The Obama administration seems surrealistically unaware that this is a very different hemisphere than it was 15 years ago. Governments representing the majority of Latin America are now from the left: including Brazil, Argentina, Ecuador, Bolivia, Uruguay, and Venezuela in South America; El Salvador and Nicaragua in Central America.  These governments emphatically reject Washington’s depiction of the recent events in Venezuela as a government trying to “repress peaceful protesters.” If we look at the statements of these governments and bodies such as the South American trading bloc Mercosur and the Union of South American Nations, they share Maduro’s view of the protests. They see them as an attempt to overthrow a democratically-elected government.  Even President Michelle Bachelet of Chile, who is reluctant to criticize Washington as many of the others do, used the word “destabilization” to describe the protests. And they see that Washington is once again using its muscle to support this effort.

They have seen this movie before. In 2002, the Bush administration “provided training, institution building, and other support to individuals and organizations understood to be actively involved in the military coup” that briefly overthrew then-President Hugo Chávez, according to the State Department [PDF].  After the coup failed, Washington stepped up funding to opposition groups, which has continued to this day.

These leaders respect Maduro and have every reason to believe him when he says he is trying to prevent violence. The government has arrested at least 21 security officers so far. Despite crimes committed by individual security officers, there is no evidence that Maduro’s administration has intended to use violence to repress dissent. Since the protests began, most of the deaths associated with them have been at the hands of protesters, not security forces.
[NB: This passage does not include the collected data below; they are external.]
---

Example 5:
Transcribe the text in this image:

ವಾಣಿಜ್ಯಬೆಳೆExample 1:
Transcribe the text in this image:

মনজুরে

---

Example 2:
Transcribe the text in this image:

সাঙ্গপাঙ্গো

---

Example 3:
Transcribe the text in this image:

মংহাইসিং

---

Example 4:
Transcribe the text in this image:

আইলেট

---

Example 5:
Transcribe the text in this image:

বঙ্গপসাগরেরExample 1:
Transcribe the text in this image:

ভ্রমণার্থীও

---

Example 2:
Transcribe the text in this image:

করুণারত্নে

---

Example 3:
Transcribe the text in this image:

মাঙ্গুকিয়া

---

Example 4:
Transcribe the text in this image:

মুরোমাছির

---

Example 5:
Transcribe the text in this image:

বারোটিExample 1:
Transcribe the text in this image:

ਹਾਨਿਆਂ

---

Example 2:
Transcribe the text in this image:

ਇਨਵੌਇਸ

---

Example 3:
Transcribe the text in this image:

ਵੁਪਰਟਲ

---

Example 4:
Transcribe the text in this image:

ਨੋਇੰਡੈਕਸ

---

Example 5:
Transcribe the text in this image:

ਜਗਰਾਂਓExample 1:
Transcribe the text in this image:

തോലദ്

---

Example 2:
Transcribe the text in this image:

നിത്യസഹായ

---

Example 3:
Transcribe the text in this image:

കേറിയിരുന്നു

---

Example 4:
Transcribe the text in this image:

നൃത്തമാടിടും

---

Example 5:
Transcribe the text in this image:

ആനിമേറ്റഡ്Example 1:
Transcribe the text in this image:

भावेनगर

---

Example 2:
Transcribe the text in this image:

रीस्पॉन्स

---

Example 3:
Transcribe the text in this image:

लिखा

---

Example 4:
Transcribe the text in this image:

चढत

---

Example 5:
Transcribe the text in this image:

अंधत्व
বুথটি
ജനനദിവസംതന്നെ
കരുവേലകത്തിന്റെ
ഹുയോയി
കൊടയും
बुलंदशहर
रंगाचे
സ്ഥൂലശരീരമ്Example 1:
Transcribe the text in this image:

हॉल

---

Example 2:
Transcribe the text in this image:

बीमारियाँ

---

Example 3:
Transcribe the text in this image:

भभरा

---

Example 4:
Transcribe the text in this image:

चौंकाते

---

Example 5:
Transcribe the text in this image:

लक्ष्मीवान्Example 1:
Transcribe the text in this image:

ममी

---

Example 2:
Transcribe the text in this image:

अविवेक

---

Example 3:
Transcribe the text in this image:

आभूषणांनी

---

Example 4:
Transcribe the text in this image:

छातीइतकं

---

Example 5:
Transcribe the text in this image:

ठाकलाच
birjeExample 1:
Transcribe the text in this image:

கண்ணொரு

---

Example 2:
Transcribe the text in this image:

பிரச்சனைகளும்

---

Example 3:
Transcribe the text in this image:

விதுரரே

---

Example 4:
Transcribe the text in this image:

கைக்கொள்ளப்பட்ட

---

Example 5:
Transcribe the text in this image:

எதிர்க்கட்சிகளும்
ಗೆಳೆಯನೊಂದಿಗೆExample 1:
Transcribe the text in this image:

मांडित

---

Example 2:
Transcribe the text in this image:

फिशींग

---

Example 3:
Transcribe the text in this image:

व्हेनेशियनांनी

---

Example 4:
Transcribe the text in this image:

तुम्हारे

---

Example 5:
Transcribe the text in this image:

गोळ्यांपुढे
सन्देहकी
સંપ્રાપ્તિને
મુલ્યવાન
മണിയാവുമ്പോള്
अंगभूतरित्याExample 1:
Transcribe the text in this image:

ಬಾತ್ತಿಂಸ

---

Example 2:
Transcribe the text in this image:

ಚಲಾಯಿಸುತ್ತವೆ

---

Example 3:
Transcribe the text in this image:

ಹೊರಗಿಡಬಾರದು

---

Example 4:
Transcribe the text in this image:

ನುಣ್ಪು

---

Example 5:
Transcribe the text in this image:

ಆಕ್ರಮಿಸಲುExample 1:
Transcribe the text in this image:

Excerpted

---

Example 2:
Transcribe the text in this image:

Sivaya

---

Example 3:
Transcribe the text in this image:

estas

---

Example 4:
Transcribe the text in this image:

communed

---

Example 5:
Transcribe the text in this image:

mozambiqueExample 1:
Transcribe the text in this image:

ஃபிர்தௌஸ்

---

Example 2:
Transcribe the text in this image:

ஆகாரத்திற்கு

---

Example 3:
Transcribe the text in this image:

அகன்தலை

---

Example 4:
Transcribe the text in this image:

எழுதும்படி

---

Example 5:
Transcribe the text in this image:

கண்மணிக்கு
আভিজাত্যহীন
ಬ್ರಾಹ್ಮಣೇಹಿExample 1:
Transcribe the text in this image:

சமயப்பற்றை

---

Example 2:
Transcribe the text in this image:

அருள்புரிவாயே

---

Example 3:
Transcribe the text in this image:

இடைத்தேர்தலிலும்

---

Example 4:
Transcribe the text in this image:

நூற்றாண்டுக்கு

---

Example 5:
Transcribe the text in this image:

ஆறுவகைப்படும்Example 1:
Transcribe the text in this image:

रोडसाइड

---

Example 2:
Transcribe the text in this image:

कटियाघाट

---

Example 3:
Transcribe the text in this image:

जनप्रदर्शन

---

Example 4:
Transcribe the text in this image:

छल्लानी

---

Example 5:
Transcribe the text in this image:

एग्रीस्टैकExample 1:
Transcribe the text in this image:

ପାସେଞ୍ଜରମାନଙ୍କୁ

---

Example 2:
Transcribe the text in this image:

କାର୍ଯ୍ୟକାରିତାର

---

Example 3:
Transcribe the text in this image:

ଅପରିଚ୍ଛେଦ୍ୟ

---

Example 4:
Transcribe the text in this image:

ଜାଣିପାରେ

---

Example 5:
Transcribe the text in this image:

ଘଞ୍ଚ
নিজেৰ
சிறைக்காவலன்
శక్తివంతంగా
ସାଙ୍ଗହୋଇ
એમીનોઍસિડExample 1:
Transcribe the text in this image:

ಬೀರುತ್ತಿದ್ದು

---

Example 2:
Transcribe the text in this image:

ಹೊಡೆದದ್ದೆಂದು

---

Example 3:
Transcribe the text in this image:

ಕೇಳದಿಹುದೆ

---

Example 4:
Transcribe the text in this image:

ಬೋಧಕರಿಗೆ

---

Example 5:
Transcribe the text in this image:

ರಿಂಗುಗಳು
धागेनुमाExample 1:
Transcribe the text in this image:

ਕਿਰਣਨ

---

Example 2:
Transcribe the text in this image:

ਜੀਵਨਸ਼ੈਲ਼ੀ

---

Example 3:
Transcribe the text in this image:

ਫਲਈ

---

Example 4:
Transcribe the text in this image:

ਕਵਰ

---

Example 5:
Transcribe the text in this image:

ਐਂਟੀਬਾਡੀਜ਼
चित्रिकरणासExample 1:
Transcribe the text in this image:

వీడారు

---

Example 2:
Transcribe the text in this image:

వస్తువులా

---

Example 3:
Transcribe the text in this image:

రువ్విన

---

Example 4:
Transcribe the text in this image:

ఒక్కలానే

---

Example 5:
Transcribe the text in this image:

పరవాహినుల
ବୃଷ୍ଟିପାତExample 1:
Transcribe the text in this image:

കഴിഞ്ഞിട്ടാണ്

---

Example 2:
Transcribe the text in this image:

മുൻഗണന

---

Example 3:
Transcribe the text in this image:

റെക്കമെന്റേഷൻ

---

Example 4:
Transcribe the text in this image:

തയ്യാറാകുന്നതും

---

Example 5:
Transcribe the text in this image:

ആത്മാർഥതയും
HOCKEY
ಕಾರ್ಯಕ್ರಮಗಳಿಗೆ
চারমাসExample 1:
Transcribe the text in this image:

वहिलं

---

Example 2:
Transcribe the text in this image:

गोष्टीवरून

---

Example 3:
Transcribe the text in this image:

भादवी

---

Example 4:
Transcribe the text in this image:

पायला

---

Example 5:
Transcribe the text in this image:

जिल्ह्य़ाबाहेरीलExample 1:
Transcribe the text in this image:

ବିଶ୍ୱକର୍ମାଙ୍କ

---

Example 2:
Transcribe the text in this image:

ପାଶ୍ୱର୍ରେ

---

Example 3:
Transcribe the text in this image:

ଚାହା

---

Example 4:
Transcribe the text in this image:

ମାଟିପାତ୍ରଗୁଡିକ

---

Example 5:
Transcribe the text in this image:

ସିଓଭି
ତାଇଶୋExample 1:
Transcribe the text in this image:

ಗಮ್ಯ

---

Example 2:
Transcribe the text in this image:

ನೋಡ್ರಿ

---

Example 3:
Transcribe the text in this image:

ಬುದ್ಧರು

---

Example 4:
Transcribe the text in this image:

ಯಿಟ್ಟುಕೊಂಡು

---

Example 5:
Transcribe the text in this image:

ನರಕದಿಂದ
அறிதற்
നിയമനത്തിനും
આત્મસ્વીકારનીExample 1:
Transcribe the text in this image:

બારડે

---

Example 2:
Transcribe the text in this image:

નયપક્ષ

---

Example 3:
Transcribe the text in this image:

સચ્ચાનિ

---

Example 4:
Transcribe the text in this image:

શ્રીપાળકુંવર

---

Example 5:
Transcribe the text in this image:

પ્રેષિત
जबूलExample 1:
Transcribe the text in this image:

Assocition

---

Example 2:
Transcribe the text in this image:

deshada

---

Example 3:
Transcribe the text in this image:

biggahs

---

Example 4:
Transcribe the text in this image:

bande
Ecuador and Bolivia also faced violent protests when right-wing forces similar to those leading the opposition in Venezuela tried to topple their governments in 2008 and 2010, respectively. South America, led by Brazil, rallied to their cause in these cases. They did the same for Venezuela in April when people were killed (in that case almost all Chavistas) in demonstrations against Maduro’s election victory. There, too, they saw Washington on the wrong side, pouring fuel on the flames by refusing to recognize the results of a democratic election that were completely certain. Brazilian President Dilma Rousseff and her still well-loved predecessor, Lula da Silva, denounced U.S. “interference.”

The Obama administration’s manipulation of the OAS in the aftermath of the 2009 military coup in Honduras – to help legitimize the dictatorship – spurred the rest of the region to form a new hemispheric organization, CELAC, without the U.S. and Canada. True to form, it was only the U.S. and Canada, joined by the right-wing government of Panama that objected to the March 7 resolution.

The rest of the hemisphere is going to oppose any attempt by the U.S. to put a relatively small number of protesters led by right-wing politicians on an equal footing with a democratically-elected government – which is similar to what Washington did when it arranged “mediation” between the Honduran dictatorship and the democratically-elected government it overthrew in 2009. The region sees Washington as trying to de-legitimize the government of Venezuela, thereby encouraging violence and destabilization.

If the Obama administration wants to improve its relations with the region, it could start by joining the rest of the hemisphere in accepting the results of democratic elections.

Oliver Stone is an Academy Award-winning director, screenwriter, and producer. Mark Weisbrot, co-director of the Center for Economic and Policy Research, co-wrote Stone’s documentary “South of the Border.’’

(This opinion piece first appeared in The Boston Globe.)